The main users of PDE are companies who re-publish existing documents that are in (scanned) PDF format or regular PDFs. There are plenty of tools to convert text entities (OCR, re-typing) but handling images is a more challenging task. Typically, customers of PDE are facing one or more of the following challenges:

Missed images
Bad size and quality of images
Unorganized, hard to track, file naming etc.
Missing captions and disassociated form figures

The main consumers of the output from PDE are XML-based publishing systems such as Siemens Teamcenter. Because each output image is accompanied by an xml file that contains the metadata, document hierarchy and caption information, it is easy to integrate in the newly created XML-based publication/manual.

Features

PDE has some unique features which makes it ideal for those needing to re-create technical manuals or books.

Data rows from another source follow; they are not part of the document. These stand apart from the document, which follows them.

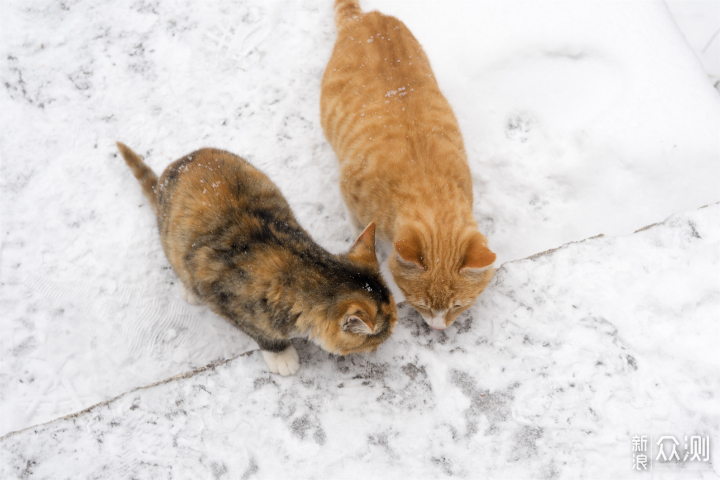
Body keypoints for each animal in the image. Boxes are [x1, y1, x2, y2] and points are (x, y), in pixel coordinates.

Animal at [119, 142, 400, 376]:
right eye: (381, 336)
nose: (387, 341)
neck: (302, 265)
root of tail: (174, 167)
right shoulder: (224, 299)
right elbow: (259, 332)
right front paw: (281, 356)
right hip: (172, 239)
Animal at [320, 0, 496, 330]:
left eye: (457, 305)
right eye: (422, 304)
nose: (439, 328)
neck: (428, 186)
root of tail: (366, 16)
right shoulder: (348, 189)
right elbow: (356, 223)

Multi-User Network Environment

Suitable for operations at scale.

Automatic Job Creation

Every time the user opens a file, a job will be created for that particular extraction task.

PDF Input; Multiple Format Output

PDF input and PDF output along with image (BMP, PBG, JPG, TIFF) formats.

Shared Folders and Job Locking

Enables multiple users to open existing jobs and lock for the duration of editing.

Easy Mark Up

Images, illustrations or drawings that are present in the PDF file can be detected automatically and/or marked up using the mark-up tool.

Caption Extraction

The image captions can also be extracted using user-friendly interface elements.

Batch Operations

Operations can be performed on all of the extracted images. The imaging operations allow for clean-up, resizing, turning, margin adjustment and image editing.

Flexible Metadata Handling

Metadata sets can be defined, saved and loaded for a particular job or defaults created. Users can enter metadata (index) values associated with the job or the particular image/illustration or drawing. Default and dynamic values can be set up and a screen scraping (OCR) tool is also also provided.

Batch Conversion

All marked-up image areas will be extracted from the PDF file. The extracted images can be saved as PDF files or image files in configurable subdirectories.